There is another immediate need: to address the childhood trauma radiating outward from Oakwood Avenue.

There are Brexi’s neighbors at Central Village, the kids who attend Dr. King Elementary School within sight of where she was shot, and her classmates at Blodgett Middle School.

In their shock and grief, classmates plastered her locker with drawings of angels and broken hearts, and gut-wrenching messages like:

“You can rest now.”

“I wish I would’ve been here to protect you.”

“You are in a better place than me.”

These children are victims of violence, too.

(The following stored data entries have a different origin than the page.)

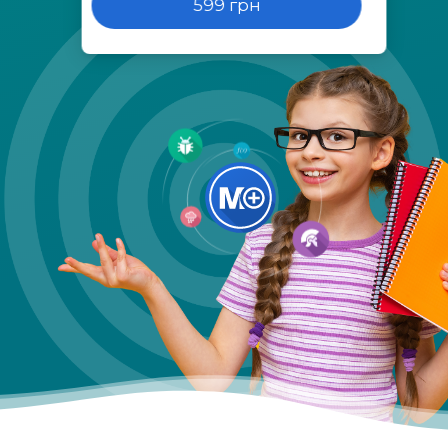
599 грн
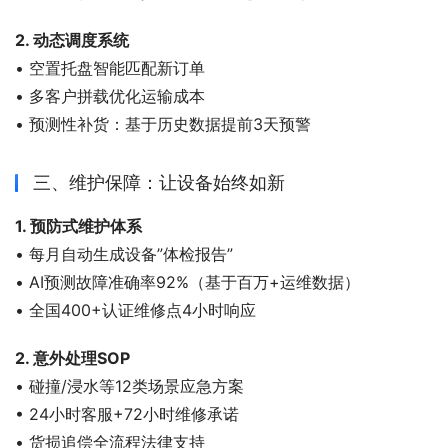
2. 动态调度系统
• 空置托盘智能匹配新订单
• 多客户拼载优化运输成本
• 预测性补货：基于历史数据提前3天预警
三、维护保障：让设备始终如新
1. 预防式维护体系
• 每月自动生成设备”体检报告”
• AI预测故障准确率92%（基于百万+运维数据）
• 全国400+认证维修点4小时响应
2. 意外处理SOP
• 碰撞/浸水等12类场景应急方案
• 24小时客服+72小时维修承诺
• 货损追偿全流程法律支持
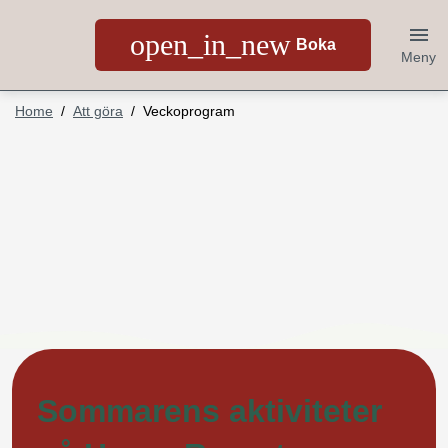
open_in_new
Boka
Meny
Home
Att göra
Veckoprogram
Sommarens aktiviteter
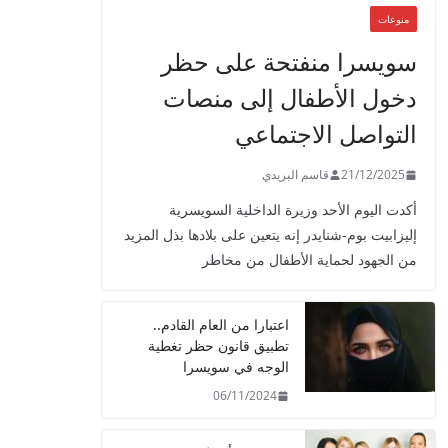
منوعات
سويسرا منفتحة على حظر
دخول الأطفال إلى منصات
التواصل الاجتماعي
21/12/2025
قاسم البريدي
أكدت اليوم الأحد وزيرة الداخلية السويسرية
إليزابيت بوم-شنايدر إنه يتعين على بلادها بذل المزيد
من الجهود لحماية الأطفال من مخاطر
اعتبارا من العام القادم..
تطبيق قانون حظر تغطية
الوجه في سويسرا
06/11/2024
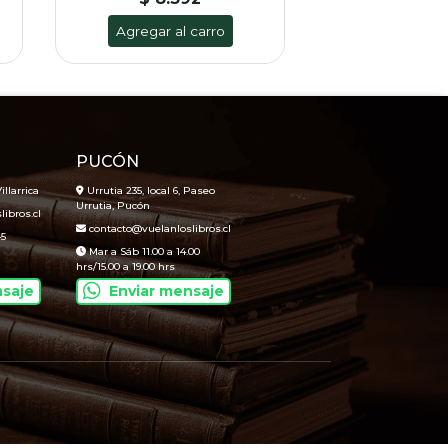
Agregar al carro
Agregar al
PUCÓN
illarrica
Urrutia 235, local 6, Paseo
Urrutia, Pucón
ibros.cl
contacto@vuelanloslibros.cl
45
Mar a Sáb 11.00 a 14.00
hrs/15.00 a 19.00 hrs
nsaje
Enviar mensaje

Syracuse has been in this angry, helpless place too many times before. In April 2021, 11-month-old baby Dior Harris was killed in a drive-by shooting, making her the youngest victim of street violence in Syracuse history. In 2010, 20-month-old Rashaad Walker Jr. was killed in his car seat by gang-related gunfire. Guns injured 151 people in Syracuse last year, the highest number in 10 years, and the city has among the highest juvenile homicide arrest rates in the nation.

Each time an innocent child dies, there are calls to stop the violence. Then the momentum is lost.

“So many, over the next coming weeks will articulate what they think needs to be done. And then those same people disappear when cameras turn off and news reporters are gone,” said Lateef Johnson-Kinsey, head of Mayor Ben Walsh’s Office to Reduce Gun Violence.

Let us resolve as a community to make this time different.